**DATA TO USE:**
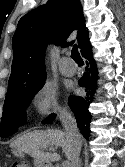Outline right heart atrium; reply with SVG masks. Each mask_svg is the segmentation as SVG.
<instances>
[{"label": "right heart atrium", "instance_id": "obj_1", "mask_svg": "<svg viewBox=\"0 0 125 167\" xmlns=\"http://www.w3.org/2000/svg\"><path fill=\"white\" fill-rule=\"evenodd\" d=\"M32 106L36 116L41 120L59 117L67 112V108L61 102L58 89L49 81L43 83L35 92Z\"/></svg>", "mask_w": 125, "mask_h": 167}]
</instances>
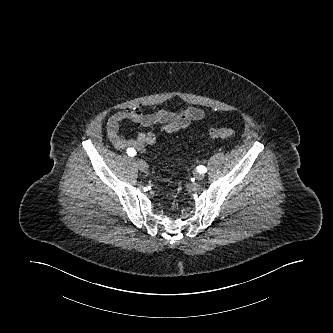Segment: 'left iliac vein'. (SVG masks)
<instances>
[{
  "instance_id": "4c4485c4",
  "label": "left iliac vein",
  "mask_w": 333,
  "mask_h": 333,
  "mask_svg": "<svg viewBox=\"0 0 333 333\" xmlns=\"http://www.w3.org/2000/svg\"><path fill=\"white\" fill-rule=\"evenodd\" d=\"M195 179H196L197 181H201V180L204 179V175H203L202 173L196 172V173H195Z\"/></svg>"
}]
</instances>
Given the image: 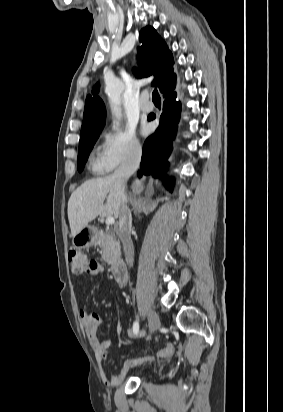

**WHAT IS NEEDED:** Edit the text of the material above so that "SVG masks" becomes "SVG outlines" and nothing else changes, and leave the pictures out of your answer.

**WRITTEN ANSWER:**
Outline right heart atrium; reply with SVG outlines. Each mask_svg is the segmentation as SVG.
<instances>
[{"label": "right heart atrium", "instance_id": "obj_1", "mask_svg": "<svg viewBox=\"0 0 125 167\" xmlns=\"http://www.w3.org/2000/svg\"><path fill=\"white\" fill-rule=\"evenodd\" d=\"M32 106L36 116L41 120L59 117L67 112V108L61 102L58 89L49 81L43 83L35 92Z\"/></svg>", "mask_w": 125, "mask_h": 167}]
</instances>
Segment: 'left iliac vein'. (SVG outlines)
<instances>
[{
  "instance_id": "4c4485c4",
  "label": "left iliac vein",
  "mask_w": 333,
  "mask_h": 333,
  "mask_svg": "<svg viewBox=\"0 0 333 333\" xmlns=\"http://www.w3.org/2000/svg\"><path fill=\"white\" fill-rule=\"evenodd\" d=\"M195 179H196L197 181H201V180L204 179V175H203L202 173L196 172V173H195Z\"/></svg>"
}]
</instances>
Given the image: 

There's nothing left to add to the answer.